We follow the footsteps through the snow, into the shade under the trees. The mouth of the cave is a flat dark shape among the rocks ahead of us, as if cut out of black cardboard. We switch on our flashlights.

It feels like stepping into a little stone-lined room, with a constructed floor of wooden planks. The space is tiny: I can reach and touch the rock walls either side. Ahead of us, a bare stony crevice burrows into the earth for a few yards or so, narrowing to a tiny, dry slit. There is no ice anywhere.

“Is this the cave? It looks very unimpressive.”

“It’s there.” Emily shines her flashlight on a hatch in the floor. “According to the map, we have to climb down there. When we reach the bottom, there is a paved trail to follow.” The hatch has no fastening; we lift it, and see a ladder descending into utter blackness. Emily looks at me.

“Are you okay with this? I’m used to mines that go deep underground, but how about you?”

“Of course. I’m fine.”

The steady descent, rung after rung, seems to go on for ever. But finally we reach a stony floor. “It was only fifty feet or so of descent” Emily says. I sense a vast unseen space around us, and Emily shines her flashlight ahead of us into the gloom. Rough slabs of stone are laid in a trail along the ground, leading us into the interior of the cave.

We walk forward.
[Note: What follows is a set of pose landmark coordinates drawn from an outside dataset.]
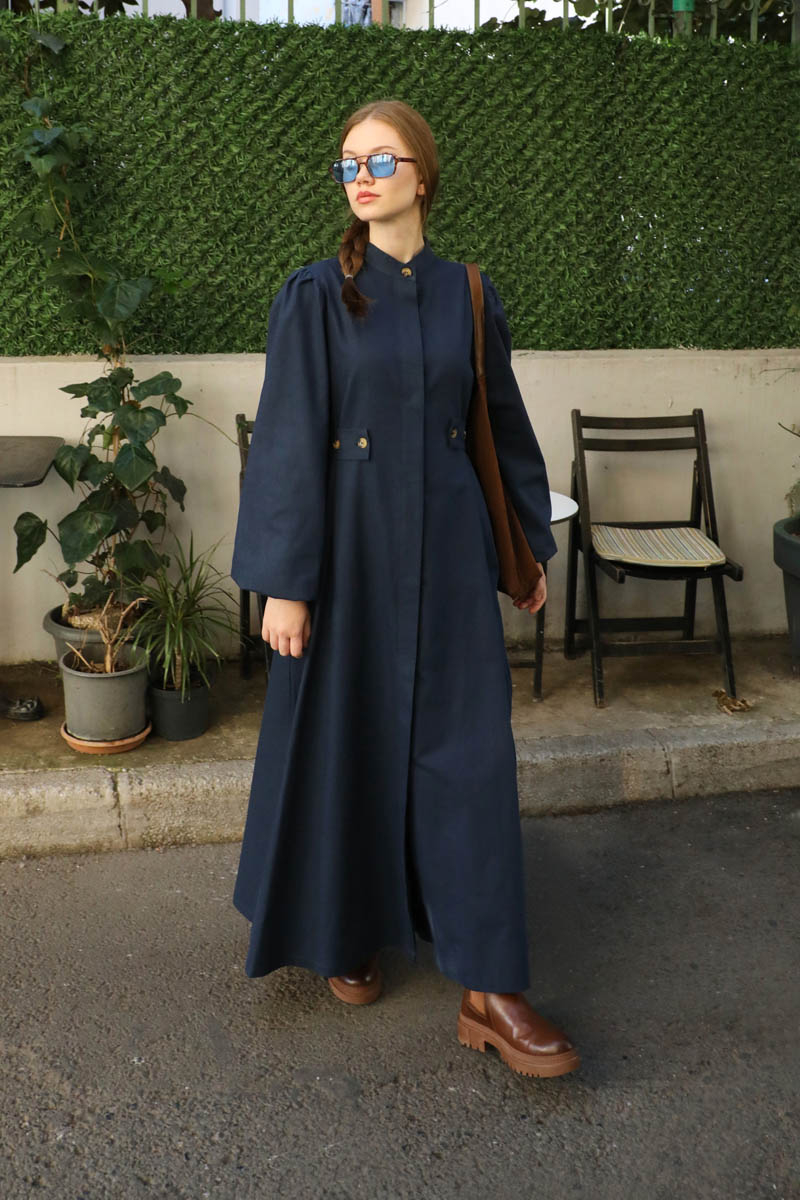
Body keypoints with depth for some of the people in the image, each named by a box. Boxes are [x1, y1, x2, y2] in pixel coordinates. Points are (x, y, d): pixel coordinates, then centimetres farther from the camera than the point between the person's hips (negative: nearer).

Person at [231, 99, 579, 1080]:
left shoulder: (467, 294, 7)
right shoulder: (315, 295, -2)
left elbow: (504, 424, 14)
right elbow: (288, 441, -7)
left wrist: (532, 543, 16)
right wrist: (283, 580, -11)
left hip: (448, 544, 3)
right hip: (352, 545, -2)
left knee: (467, 751, 0)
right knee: (346, 741, 7)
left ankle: (487, 990, 8)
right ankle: (343, 934, 32)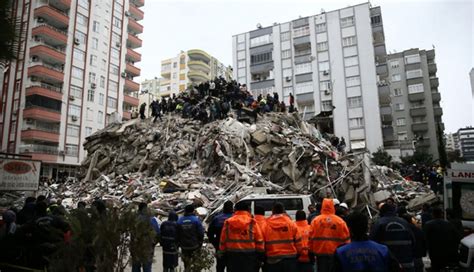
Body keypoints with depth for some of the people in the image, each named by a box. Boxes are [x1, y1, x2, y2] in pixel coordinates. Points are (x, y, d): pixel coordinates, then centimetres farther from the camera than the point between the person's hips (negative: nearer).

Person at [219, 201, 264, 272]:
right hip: (249, 256, -2)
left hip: (232, 256, 2)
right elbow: (259, 241, -3)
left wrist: (224, 255, 13)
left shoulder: (228, 222, 1)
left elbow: (223, 241, 4)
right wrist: (260, 256, 7)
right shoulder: (252, 222, -6)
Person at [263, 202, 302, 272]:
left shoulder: (266, 225, -5)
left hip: (272, 260, 0)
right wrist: (297, 253, 17)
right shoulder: (291, 223, -2)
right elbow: (298, 242, 1)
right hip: (289, 259, 0)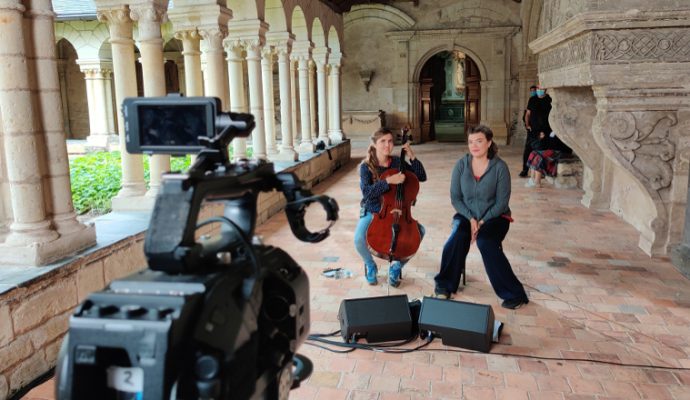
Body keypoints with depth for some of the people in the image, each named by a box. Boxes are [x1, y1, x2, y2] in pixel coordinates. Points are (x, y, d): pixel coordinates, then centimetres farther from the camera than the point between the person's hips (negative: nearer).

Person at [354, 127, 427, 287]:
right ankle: (370, 265, 6)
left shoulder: (397, 162, 0)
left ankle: (396, 267, 1)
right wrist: (389, 181, -33)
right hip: (371, 213, -3)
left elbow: (422, 177, -2)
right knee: (359, 239, -31)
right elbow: (367, 192, -22)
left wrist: (412, 157, -14)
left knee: (419, 231, -21)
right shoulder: (366, 166, -9)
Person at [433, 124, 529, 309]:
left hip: (494, 217, -2)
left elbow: (501, 202, -10)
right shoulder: (461, 164, -3)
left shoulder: (500, 167, -10)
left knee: (485, 241, -32)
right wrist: (471, 219, -14)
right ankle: (445, 285, -11)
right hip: (467, 215, 2)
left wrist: (482, 222, -19)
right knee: (457, 235, -30)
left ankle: (513, 294, -18)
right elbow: (455, 197, -2)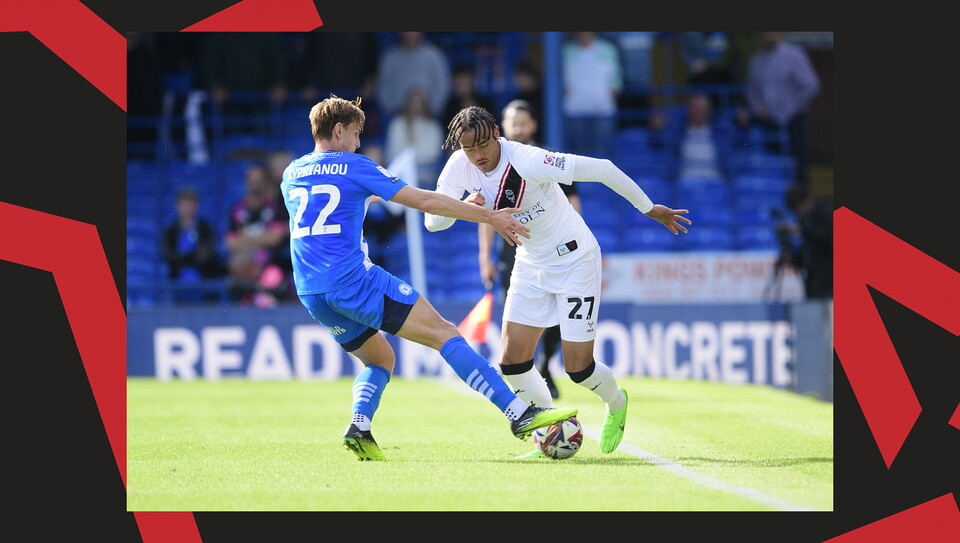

Almost immediately, I see what I hadn’t expected: water in front of my feet. Our flashlight beams illuminate the dark, cold expanse of an underground lake.

“Look!” Emily’s flashlight is waving in the blackness, picking out the far shore of the lake. What we see is astonishing. Above the waterline, a wall of enormous ice-crystals, patterned hexagonally like gigantic snowflakes, runs the whole length of the lake. The lake, as still as a mirror, reflects the lit area of the ice-wall in perfect symmetry. It looks like a giant honeycomb of glittering ice. Then, Emily’s rising beam picks out the ceiling. It is entirely covered with fantastically shaped crystalline ice-stalactites, like a host of jewelled chandeliers. Here and there the crystals glow with an unearthly light – some of them green, some blue, as if they were fluorescent emeralds and sapphires. Emily speaks in a hushed tone, as if we’re in a church.

“Those unreal colors – there must be mineral ores in the rocks up there, filtering into the water that flows down into this place. Azurite for sure, and maybe cobalt ores, but there are rarer minerals too. And the whole place is so – huge.” Emily is right: the scale is baffling, and we both stand, awe-struck. The wandering beams of our flashlights pick out marvel after marvel in the colossal cavern around us.

I hear a noise, as if a pebble has dropped into the black water.

“What’s that, Emily?”

“Probably a piece of ice melting and falling.”

“It can’t be. Everything in here is frozen hard as iron.”

“But the lake itself isn’t frozen, Agnes. So it can’t be really cold in this cave. Mr Sokolov said it remains at a constant temperature, even when it’s Arctic outside. Let’s explore… look, the path is paved with stone slabs here, along this side of the lake. Another relic of the days when this place used to have tourists.”

We follow the path, which winds along the very edge of the lake; in places the slabs form stepping-stones across the water. Some of the stones are only a few inches wide, and a few of them are covered with a thin film of ice. We step gingerly to avoid slipping into the lake. After ten careful minutes, we reach a narrow cleft between icy walls. We bend and squeeze through it.

Beyond the cleft, the cave widens again into a different kind of wonderland. Our flashlights reveal thousands of pencil-thin glassy fingers of ice stalactites. They hang from a wide, low ceiling, and reach down within inches of our heads. One either side of us, as far as our flashlight beams can penetrate, stumpy ice stalagmites, one below every stalactite, cover the floor, like a thick forest of tree-stumps. Most of them are about a foot thick, and the height of my waist. A narrow trail winds among the stalagmites, like a pathway among flower beds.